_Votre objectif:_ Pourriez-vous recopier à l'identique les lignes des entrées, en partant de la toute première et en allant jusqu'à celle qui contient « August 2025 » incluse, sans rien y ajouter ?

_Données fournies:_
• • • • • • •
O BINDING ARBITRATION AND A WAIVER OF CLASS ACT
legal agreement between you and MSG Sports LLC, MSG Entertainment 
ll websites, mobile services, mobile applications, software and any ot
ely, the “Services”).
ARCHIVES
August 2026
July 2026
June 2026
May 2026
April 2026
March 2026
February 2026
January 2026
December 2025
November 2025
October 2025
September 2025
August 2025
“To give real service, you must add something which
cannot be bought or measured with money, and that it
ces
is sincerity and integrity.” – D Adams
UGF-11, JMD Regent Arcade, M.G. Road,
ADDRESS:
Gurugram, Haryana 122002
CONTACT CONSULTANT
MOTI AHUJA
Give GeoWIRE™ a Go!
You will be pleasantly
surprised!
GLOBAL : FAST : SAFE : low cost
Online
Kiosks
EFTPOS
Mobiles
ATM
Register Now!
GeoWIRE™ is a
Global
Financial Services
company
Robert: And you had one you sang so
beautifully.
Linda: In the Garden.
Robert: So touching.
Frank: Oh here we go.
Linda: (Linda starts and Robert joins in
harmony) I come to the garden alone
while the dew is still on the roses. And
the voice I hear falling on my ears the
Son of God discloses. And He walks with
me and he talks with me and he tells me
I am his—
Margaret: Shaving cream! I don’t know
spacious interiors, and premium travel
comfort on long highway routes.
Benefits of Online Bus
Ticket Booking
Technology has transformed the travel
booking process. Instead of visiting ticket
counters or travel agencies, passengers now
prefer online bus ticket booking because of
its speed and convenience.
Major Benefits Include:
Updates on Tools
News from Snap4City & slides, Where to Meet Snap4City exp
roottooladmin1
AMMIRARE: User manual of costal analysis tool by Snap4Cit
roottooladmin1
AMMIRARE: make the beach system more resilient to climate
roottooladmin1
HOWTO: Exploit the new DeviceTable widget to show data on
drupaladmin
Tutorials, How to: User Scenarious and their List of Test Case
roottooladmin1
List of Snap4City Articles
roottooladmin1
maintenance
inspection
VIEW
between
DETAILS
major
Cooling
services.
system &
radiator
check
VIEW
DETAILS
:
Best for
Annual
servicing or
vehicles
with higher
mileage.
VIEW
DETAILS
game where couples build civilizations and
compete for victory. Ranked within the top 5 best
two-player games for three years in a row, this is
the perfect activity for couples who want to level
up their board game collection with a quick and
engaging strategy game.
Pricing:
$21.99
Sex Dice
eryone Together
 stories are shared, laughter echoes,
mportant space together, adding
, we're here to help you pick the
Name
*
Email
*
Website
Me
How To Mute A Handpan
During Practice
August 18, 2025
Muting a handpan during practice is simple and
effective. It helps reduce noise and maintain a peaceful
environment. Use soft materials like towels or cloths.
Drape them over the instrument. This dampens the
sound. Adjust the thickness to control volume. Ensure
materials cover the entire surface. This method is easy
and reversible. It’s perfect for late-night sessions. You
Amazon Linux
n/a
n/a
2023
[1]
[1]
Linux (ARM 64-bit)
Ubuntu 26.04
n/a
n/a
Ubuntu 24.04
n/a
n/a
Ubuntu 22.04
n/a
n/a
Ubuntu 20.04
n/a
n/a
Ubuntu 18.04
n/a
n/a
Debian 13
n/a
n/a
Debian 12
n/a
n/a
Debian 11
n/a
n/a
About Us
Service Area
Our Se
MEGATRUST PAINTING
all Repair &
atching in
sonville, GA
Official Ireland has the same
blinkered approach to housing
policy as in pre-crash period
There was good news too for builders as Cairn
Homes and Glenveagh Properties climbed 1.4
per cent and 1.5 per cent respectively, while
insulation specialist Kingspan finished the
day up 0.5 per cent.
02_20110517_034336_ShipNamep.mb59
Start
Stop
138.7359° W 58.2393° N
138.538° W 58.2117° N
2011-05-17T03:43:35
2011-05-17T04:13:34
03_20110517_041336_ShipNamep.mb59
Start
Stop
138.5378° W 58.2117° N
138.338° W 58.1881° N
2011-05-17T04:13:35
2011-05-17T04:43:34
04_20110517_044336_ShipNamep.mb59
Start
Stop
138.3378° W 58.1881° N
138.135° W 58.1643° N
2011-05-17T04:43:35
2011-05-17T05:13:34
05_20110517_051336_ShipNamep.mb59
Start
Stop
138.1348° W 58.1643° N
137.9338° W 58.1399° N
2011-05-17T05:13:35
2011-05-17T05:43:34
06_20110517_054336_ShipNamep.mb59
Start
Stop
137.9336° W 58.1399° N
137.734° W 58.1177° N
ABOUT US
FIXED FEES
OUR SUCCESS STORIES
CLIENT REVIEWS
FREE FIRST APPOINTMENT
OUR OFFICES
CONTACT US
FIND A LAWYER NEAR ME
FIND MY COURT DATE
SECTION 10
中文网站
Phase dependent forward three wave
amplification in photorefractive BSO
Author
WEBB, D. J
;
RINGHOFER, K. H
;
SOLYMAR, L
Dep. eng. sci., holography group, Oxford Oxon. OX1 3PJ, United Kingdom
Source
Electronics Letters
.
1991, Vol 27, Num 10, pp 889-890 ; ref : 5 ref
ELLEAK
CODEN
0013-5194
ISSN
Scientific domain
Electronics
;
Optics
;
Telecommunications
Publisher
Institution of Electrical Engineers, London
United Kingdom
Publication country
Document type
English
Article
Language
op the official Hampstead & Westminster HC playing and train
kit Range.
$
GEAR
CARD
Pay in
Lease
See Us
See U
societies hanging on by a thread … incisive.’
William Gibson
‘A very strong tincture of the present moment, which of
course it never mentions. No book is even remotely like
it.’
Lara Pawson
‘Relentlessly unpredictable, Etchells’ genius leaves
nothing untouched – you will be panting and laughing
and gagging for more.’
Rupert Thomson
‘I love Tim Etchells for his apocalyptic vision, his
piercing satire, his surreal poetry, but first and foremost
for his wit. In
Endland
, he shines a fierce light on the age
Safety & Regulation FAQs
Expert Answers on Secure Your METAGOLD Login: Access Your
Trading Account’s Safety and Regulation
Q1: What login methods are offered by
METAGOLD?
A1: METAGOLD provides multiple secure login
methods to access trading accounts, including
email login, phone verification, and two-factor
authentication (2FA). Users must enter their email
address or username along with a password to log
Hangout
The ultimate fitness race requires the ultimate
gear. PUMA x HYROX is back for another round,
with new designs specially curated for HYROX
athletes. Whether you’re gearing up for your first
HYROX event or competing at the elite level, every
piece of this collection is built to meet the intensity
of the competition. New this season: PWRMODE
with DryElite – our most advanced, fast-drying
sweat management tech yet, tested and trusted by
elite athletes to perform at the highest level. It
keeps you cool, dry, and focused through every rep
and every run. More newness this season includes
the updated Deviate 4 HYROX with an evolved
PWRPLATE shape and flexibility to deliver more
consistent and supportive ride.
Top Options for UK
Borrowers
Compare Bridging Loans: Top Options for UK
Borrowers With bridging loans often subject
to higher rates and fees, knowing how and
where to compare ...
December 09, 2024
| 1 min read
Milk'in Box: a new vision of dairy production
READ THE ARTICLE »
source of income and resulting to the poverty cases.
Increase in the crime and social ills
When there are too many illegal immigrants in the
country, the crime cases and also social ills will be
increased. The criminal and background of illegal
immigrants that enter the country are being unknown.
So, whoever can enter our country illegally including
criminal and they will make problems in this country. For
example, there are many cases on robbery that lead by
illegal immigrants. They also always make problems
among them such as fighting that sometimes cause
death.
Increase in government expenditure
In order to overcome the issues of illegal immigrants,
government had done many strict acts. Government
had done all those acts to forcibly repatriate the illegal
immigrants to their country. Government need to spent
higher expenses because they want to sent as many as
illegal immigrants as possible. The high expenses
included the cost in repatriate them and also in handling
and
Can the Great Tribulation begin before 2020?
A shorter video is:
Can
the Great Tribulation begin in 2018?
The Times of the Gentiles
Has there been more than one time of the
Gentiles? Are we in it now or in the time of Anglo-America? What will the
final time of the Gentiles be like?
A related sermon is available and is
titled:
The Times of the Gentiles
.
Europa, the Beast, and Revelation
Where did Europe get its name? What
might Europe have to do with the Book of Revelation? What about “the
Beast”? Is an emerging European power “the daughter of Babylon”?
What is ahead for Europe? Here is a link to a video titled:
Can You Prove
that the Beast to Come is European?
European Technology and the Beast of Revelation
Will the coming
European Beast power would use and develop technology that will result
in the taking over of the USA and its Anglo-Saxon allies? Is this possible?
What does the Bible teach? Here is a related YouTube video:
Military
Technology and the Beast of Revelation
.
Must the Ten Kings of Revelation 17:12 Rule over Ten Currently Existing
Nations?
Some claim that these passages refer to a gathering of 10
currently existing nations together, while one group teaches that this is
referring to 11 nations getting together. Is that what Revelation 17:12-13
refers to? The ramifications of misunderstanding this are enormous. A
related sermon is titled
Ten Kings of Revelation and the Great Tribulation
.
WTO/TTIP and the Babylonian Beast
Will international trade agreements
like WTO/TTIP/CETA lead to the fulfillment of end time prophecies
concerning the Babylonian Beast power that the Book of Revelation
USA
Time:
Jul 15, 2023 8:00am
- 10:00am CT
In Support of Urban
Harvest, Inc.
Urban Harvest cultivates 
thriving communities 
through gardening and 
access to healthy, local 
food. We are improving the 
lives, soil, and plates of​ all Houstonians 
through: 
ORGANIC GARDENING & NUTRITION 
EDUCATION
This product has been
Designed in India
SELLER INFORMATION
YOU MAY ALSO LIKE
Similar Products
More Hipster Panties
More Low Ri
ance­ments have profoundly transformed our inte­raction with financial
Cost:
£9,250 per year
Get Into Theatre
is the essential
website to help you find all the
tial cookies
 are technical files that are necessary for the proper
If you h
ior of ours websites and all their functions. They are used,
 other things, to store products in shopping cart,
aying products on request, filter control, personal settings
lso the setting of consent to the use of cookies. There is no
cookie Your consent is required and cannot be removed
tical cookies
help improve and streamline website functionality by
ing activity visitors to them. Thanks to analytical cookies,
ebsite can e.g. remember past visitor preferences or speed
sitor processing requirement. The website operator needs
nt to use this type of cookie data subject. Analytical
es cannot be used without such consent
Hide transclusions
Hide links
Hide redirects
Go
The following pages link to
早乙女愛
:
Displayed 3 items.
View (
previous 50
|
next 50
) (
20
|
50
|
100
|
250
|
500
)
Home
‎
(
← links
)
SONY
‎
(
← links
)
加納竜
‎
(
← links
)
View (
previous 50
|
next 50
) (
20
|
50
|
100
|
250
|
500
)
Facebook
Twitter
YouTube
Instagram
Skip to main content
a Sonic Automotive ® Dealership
• • • • • • •
_Résultat de l'exercice:_
O BINDING ARBITRATION AND A WAIVER OF CLASS ACT
legal agreement between you and MSG Sports LLC, MSG Entertainment 
ll websites, mobile services, mobile applications, software and any ot
ely, the “Services”).
ARCHIVES
August 2026
July 2026
June 2026
May 2026
April 2026
March 2026
February 2026
January 2026
December 2025
November 2025
October 2025
September 2025
August 2025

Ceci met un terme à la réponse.